● Selected excerpt:
+++
This simulator builds a small excitable-neuron network from FitzHugh-Nagumo reductions of Hodgkin-Huxley dynamics. Each node has a fast voltage-like variable v and a slow recovery variable w. Node 0 receives a pulse, rhythmic pacer, or tonic drive, and neighboring nodes receive a sigmoidal excitatory synaptic current g S(v_j)(E_syn−v_i). With weak coupling, excitation may stay local; with stronger coupling, spikes propagate down a chain or around a ring. Rhythmic pacing can create repeated waves and bursting-like population activity. The selected-node traces show propagation from first to middle to last node, the activity panel overlays mean voltage with spike times, and the phase portrait shows the slow-fast loop of the stimulated node.
Who it's for: Students in computational neuroscience, biophysics, nonlinear dynamics, or applied math learning excitable media, synaptic coupling, and propagation before full conductance-based network models.
Key terms
Hodgkin-Huxley
FitzHugh-Nagumo
Excitable network
Synaptic coupling
Propagation delay
Spike raster
Bursting
Slow-fast dynamics
This is a fast FHN network, not a full conductance-based HH network. It keeps the HH excitability geometry while making multi-node propagation interactive.
Live graphs
How it works
A coupled excitable-neuron network using FitzHugh-Nagumo reductions of Hodgkin-Huxley dynamics: local synaptic coupling supports propagation, rhythmic pacemaking, and bursting-like population activity.
Key equations
v̇_i = v_i − v_i³/3 − w_i + I_i + Σ g S(v_j)(E_syn−v_i), ẇ_i = ε(v_i+a−bw_i). Here S(v)=1/(1+e^{-8(v−θ)}).
Frequently asked questions
Why use FitzHugh-Nagumo instead of full Hodgkin-Huxley at every node?
Full HH networks are heavier and expose many channel parameters. FHN keeps the essential slow-fast excitability geometry, so propagation and synchronization can be explored interactively with many nodes.
What does the propagation delay measure?
It is the time between the first threshold crossing of node 0 and the first threshold crossing of the last node. If the last node never spikes, propagation failed.
Is the bursting biologically exact?
No. The page shows bursting-like population episodes from rhythmic drive and recurrent propagation, not a detailed ionic bursting model with calcium or adaptation currents.
+++
● Record excerpts:
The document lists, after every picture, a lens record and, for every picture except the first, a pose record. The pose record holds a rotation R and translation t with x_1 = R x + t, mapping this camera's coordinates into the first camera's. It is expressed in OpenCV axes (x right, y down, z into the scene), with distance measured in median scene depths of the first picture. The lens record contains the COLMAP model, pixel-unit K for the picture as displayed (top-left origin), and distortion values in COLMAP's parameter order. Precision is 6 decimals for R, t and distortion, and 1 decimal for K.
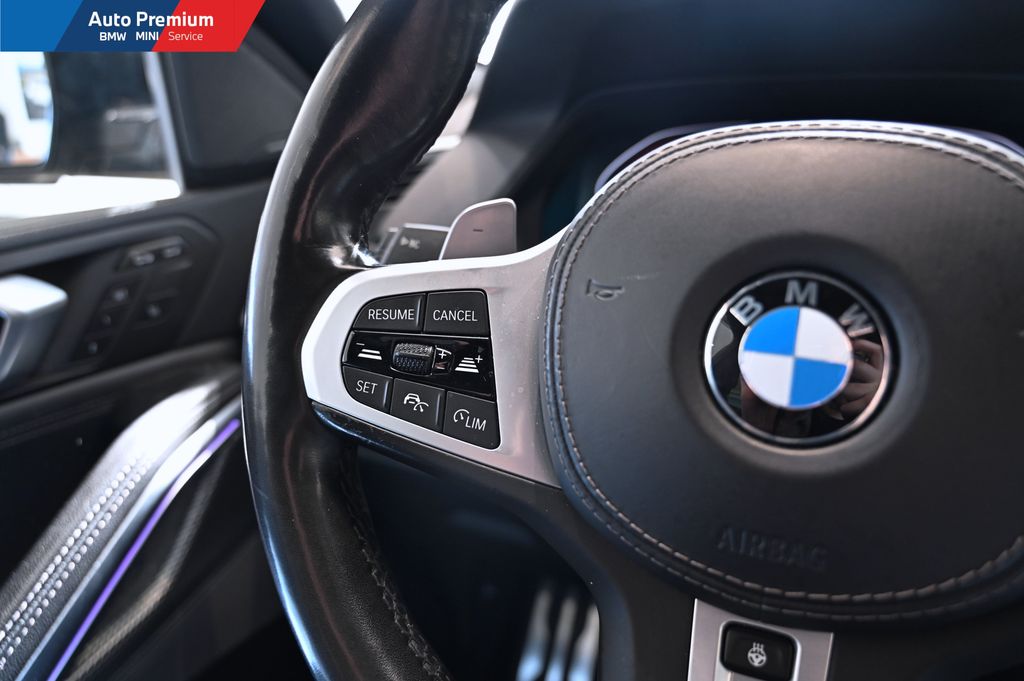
+++
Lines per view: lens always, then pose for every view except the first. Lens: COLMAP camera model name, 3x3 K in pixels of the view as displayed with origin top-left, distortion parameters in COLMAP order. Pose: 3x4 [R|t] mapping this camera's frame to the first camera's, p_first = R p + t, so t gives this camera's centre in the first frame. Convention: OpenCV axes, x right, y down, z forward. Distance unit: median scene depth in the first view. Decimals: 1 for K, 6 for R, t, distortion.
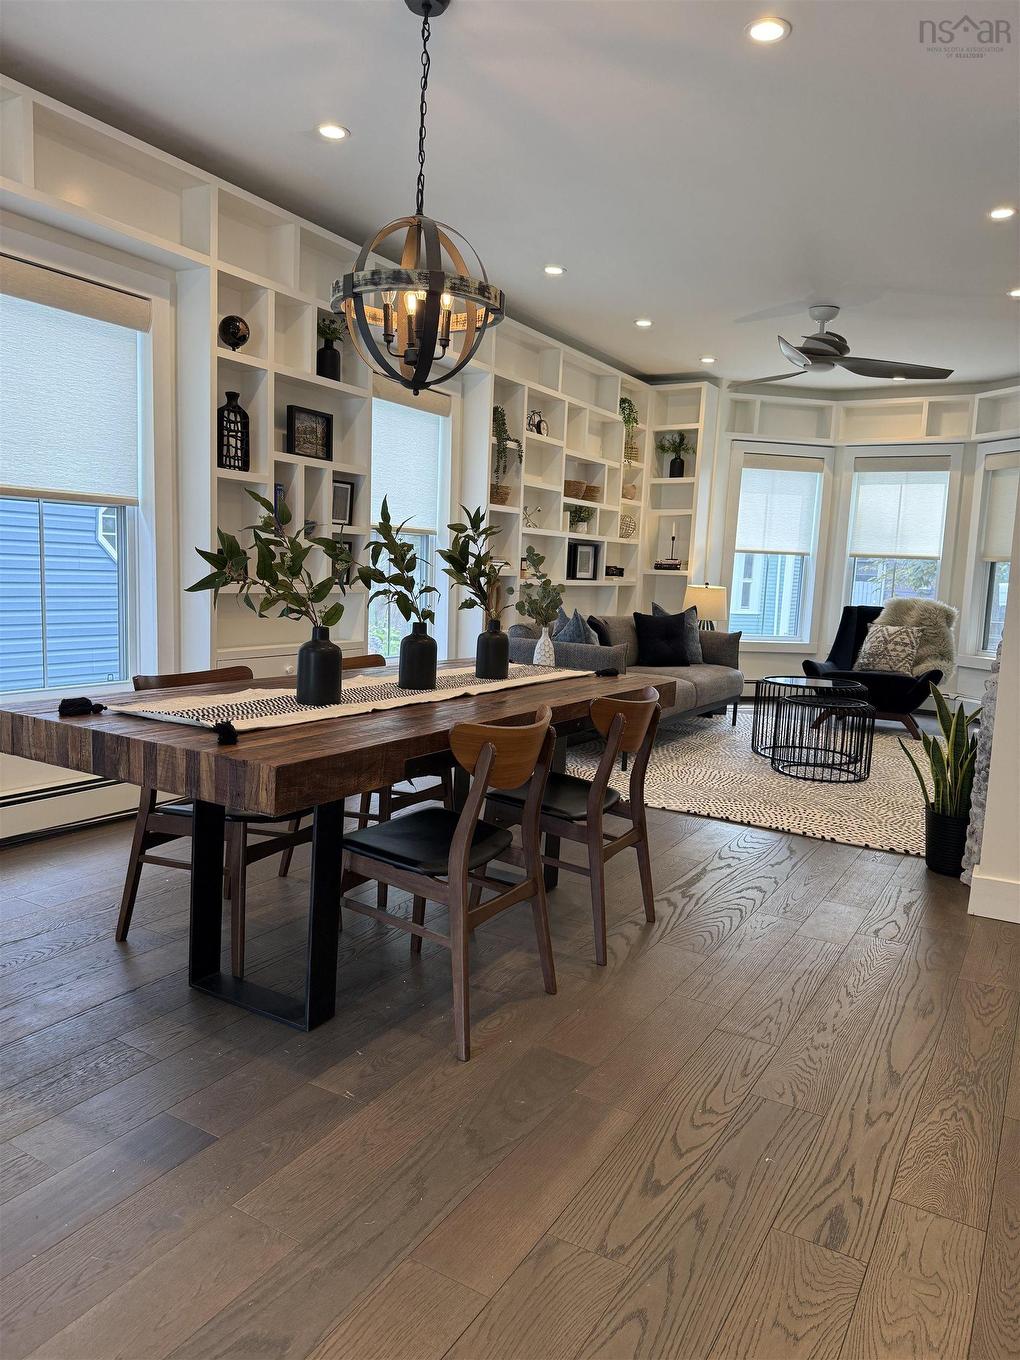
+++
● Assignment A: From the simulator description, quote the passage that begins at the words "Key equations" and stops after the words "at every node?".
● Assignment B: Summarize the simulator description in two sentences.
The records play no part in this work.

● Problem solution A:
Key equations
v̇_i = v_i − v_i³/3 − w_i + I_i + Σ g S(v_j)(E_syn−v_i), ẇ_i = ε(v_i+a−bw_i). Here S(v)=1/(1+e^{-8(v−θ)}).
Frequently asked questions
Why use FitzHugh-Nagumo instead of full Hodgkin-Huxley at every node?

● Problem solution B: The simulator builds a small network of excitable neurons from FitzHugh-Nagumo reductions of Hodgkin-Huxley dynamics, in which node 0 receives a pulse, rhythmic pacer, or tonic drive and synaptic coupling lets spikes stay local or propagate down a chain or around a ring. It is a fast FHN network rather than a full conductance-based HH network, so it keeps the HH excitability geometry while making multi-node propagation, rhythmic pacing, and bursting-like population activity interactive.